Plaintiffs’ counsel responded the next morning on September 20, 2022, and informed defense counsel that Plaintiffs’ counsel were in engaged in arbitration and will not have sufficient time to respond by the “one day deadline,” but “hope[d] to respond within the next week or so.” (Motion, Nuutinen Decl., ¶ 11; Exhibit K, p. 1.)

Instead of giving Plaintiffs’ counsel time to respond and engage in the meet and confer process, Defendants filed the instant motion on September 20, 2022. There is no indication that Defendants responded to Plaintiffs’ counsel’s email or at least tried to contact them via telephone before filing the motion.

Therefore, the lack of a meet and confer declaration under Section 2016.040 is enough for the Court to deny the instant motion.

Even if the Court were to consider the motion on its merits, Plaintiffs inform the Court that the motion is moot. Defendants brought the motion seeking relief from having to respond to Plaintiffs’ voluminous form interrogatories, special interrogatories, requests for admission, and requests for production of documents. They argue that the discovery requests are irrelevant, unwarranted, burdensome, and unnecessary because (among other things) Defendants already stipulated to liability, yet Plaintiffs’ discovery only targeted liability issues. (Motion, p. 6:22-27.) However, according to Plaintiffs’ counsel, on November 17, 2022, the parties met and conferred regarding the issues outlined in the motion, and Plaintiffs agreed to withdraw discovery relating to liability. (Motion, declaration of Bretil Beitmirza (“Beitmirza Decl.”), ¶ 9.) Therefore, at least according to Plaintiffs, the only remaining discovery requests are applicable directly towards Plaintiffs’ injuries. (Beitmirza Decl., ¶ 10.) Defendants have not filed a reply indicating otherwise.

For those reasons, the motion is denied, including the request for sanctions.

IV.      CONCLUSION

          The Motion for Protective Order is DENIED.

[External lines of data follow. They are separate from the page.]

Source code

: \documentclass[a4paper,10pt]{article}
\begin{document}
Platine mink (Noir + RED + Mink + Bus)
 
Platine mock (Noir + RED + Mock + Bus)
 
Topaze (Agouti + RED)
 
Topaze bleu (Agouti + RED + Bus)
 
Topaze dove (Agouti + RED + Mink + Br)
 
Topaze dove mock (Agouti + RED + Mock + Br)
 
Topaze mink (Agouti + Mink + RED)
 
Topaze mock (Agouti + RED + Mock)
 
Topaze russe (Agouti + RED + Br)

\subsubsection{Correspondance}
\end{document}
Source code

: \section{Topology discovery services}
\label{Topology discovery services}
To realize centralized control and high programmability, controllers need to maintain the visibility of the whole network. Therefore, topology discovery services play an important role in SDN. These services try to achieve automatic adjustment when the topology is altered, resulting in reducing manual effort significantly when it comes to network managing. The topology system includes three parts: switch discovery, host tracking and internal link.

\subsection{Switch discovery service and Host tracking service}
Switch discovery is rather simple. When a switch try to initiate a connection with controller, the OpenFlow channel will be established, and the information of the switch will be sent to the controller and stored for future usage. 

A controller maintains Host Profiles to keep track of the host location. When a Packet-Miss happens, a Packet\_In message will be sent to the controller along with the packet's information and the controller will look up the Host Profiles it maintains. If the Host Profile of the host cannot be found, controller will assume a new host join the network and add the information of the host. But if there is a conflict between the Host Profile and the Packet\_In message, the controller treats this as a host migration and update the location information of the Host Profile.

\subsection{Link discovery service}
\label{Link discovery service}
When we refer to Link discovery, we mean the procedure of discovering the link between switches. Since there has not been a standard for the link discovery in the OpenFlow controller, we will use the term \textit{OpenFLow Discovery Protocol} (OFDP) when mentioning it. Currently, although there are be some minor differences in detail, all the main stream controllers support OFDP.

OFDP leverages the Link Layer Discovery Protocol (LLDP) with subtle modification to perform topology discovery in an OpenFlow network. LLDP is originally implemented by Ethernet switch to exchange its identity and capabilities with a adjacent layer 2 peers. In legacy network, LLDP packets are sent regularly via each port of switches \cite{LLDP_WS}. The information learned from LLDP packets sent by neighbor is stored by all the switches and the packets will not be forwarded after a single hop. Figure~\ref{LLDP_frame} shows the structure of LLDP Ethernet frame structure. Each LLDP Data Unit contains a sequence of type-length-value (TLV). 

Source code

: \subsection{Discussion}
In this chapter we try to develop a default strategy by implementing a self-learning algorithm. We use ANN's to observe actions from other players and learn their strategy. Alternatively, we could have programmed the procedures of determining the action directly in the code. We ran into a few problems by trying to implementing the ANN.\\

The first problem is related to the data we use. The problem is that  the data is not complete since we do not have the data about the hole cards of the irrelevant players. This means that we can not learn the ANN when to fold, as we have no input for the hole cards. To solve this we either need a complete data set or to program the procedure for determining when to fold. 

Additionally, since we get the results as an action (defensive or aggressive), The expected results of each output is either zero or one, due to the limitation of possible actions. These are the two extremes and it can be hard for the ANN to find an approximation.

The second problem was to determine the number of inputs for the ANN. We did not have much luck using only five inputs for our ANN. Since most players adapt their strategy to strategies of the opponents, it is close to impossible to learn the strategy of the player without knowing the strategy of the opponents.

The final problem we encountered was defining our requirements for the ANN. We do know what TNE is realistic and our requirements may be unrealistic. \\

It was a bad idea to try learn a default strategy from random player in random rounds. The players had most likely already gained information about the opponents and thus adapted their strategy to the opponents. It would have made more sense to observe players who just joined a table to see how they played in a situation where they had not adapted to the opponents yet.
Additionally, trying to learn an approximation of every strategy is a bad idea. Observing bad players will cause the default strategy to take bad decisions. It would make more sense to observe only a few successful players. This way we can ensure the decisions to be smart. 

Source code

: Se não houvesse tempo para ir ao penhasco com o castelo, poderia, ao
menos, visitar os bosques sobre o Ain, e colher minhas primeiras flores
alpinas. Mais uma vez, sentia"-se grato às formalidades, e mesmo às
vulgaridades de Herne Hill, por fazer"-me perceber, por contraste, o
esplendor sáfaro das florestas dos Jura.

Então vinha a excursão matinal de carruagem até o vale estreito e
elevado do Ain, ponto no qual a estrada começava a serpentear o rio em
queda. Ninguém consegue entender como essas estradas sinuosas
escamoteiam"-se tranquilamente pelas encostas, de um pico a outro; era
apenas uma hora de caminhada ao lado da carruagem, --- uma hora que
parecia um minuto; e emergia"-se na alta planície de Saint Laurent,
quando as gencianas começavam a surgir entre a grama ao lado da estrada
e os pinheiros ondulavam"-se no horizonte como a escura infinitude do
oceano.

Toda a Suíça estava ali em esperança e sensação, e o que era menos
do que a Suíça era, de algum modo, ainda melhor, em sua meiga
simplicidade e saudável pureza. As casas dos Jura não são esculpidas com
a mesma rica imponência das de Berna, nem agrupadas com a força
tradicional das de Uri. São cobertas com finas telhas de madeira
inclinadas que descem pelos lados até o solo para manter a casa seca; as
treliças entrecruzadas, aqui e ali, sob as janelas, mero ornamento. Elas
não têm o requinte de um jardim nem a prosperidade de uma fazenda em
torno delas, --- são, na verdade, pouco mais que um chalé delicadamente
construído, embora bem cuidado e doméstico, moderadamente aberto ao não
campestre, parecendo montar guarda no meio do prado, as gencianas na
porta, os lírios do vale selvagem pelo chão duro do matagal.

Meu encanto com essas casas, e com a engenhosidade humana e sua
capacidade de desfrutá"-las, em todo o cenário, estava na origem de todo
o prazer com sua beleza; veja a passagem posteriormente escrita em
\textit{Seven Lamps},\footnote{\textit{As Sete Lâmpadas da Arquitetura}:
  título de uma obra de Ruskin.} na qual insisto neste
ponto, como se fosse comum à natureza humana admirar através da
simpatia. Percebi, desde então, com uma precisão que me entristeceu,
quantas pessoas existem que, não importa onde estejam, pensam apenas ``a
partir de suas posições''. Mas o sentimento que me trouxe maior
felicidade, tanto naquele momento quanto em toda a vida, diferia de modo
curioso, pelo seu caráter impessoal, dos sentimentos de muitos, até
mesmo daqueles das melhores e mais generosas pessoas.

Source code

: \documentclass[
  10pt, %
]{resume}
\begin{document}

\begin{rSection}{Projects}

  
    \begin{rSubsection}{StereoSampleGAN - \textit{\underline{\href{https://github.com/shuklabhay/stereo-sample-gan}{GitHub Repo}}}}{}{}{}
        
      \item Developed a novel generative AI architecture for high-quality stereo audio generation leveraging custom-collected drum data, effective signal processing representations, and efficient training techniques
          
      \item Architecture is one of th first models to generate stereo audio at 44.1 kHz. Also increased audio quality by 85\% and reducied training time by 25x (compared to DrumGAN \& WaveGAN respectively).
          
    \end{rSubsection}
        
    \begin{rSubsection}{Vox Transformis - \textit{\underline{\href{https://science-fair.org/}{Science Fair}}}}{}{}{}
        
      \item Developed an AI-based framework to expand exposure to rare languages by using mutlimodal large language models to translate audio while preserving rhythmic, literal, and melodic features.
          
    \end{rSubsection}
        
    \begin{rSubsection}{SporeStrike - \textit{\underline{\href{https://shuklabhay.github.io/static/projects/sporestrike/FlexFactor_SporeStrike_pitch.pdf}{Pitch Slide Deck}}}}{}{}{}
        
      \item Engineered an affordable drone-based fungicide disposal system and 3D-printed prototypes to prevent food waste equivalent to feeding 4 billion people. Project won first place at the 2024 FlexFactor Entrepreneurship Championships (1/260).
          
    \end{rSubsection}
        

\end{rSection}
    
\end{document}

Moving parties to give notice. 

            Parties who intend to submit on this tentative must send an email to the Court at SSCDEPT27@lacourt.org indicating intention to submit on the tentative as directed by the instructions provided on the court’s website at www.lacourt.org.  Please be advised that if you submit on the tentative and elect not to appear at the hearing, the opposing party may nevertheless appear at the hearing and argue the matter.  Unless you receive a submission from all other parties in the matter, you should assume that others might appear at the hearing to argue.  If the Court does not receive emails from the parties indicating submission on this tentative ruling and there are no appearances at the hearing, the Court may, at its discretion, adopt the tentative as the final order or place the motion off calendar.